いつもそうだが、山下さんと話していると話題が尽きることがない。

正直、俺は話し上手でもなければ話題が豊富な男でもない。

仕事で専門的の話をするならともかく、普段のいわゆる世間話では間ををもたせるのが下手だ。

しかしながら、山下さんとは気づまりすることがない。

ひょっとしたら、ふがいない俺のために彼女は頑張ってせっせと話を振ってくれているのでは? などと考えたこともあった。

けれども、それは俺の杞憂だった。

いくら空気が読めない察することが不得手な俺でも、彼女の表情を見ればわかった。

彼女が俺と同じ気持ちでいてくれることが。

同じように楽しんで、同じように寛いでくれていることが。

本当に彼女といると時間を忘れてしまう。

まさに「相対性」。

大げさなようだが、彼女とすごす一時間は俺にとってはほんの何分間のように感じられるのだから。

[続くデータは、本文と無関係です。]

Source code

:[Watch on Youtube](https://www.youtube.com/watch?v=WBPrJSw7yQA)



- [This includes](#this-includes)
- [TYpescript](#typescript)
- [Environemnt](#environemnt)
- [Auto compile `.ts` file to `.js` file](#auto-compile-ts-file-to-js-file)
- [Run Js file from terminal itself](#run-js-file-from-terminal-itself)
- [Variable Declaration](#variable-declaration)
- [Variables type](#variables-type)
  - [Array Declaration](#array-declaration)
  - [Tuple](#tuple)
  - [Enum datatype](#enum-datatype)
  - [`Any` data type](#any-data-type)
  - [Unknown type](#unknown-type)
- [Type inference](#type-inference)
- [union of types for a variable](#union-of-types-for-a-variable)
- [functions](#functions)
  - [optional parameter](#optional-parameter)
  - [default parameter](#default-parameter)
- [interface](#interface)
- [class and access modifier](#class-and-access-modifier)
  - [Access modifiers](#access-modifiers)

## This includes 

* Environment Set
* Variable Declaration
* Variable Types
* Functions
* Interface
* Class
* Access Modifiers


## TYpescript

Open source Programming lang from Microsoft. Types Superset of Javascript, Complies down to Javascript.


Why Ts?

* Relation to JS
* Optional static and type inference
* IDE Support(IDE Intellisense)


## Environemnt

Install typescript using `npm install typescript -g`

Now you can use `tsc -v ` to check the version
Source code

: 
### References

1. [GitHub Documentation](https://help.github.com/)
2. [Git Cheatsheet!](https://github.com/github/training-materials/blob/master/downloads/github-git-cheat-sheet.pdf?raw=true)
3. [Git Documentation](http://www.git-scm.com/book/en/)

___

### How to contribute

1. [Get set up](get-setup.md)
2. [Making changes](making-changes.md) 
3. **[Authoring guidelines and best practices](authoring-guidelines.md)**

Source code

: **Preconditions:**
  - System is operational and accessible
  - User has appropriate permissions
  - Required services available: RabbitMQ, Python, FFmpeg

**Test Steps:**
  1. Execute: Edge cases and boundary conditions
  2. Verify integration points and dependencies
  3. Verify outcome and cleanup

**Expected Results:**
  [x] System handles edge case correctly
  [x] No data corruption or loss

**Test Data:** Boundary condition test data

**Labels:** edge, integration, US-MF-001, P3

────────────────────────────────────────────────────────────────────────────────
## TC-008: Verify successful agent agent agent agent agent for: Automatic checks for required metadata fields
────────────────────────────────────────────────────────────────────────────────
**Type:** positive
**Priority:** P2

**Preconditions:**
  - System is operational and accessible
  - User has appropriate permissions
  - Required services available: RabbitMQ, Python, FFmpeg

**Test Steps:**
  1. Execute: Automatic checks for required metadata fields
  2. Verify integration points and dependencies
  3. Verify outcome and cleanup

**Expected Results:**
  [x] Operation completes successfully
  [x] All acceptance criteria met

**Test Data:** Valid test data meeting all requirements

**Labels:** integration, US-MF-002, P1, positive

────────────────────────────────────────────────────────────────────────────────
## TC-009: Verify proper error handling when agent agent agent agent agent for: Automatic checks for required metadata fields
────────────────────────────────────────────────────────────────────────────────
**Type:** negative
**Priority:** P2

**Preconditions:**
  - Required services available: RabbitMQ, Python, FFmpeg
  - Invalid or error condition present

他愛のない話で盛り上がるうちに、俺たちはあっという間に目的地に到着した。

チケットを見せて会場内へ入るとすぐ、人間の口を模した大きなゲートのお出迎えときた。

さあ、ここが旅の入り口だ。

「私たち、さしずめ食物ってことでしょうか」

「そう、俺たちは口から入って消化されて血となり肉となり、最終的には排――」

「みなまで言わなくていいですっ」

しかしまあ、こう言ってはなんだが山下さん好みの企画だな……。

おそらく、ちょっと奇妙でマニアックなものでもドンと来いの好奇心旺盛な彼女を十分楽しませてくれるに違いない。

「先生」

「なんだろう?」

「現在ワクワク中です」

真剣な表情で現状報告をする彼女に、まんまと笑いを取られた。

彼女と知り合ってから、俺はよく笑うようになった。

いや、素直に笑えるようになったというべきか。

「ではワクワクしながら入りますか、“体内”に」

「はいっ」

そうして俺たちは、人体という名の奇跡の宇宙の旅に出た。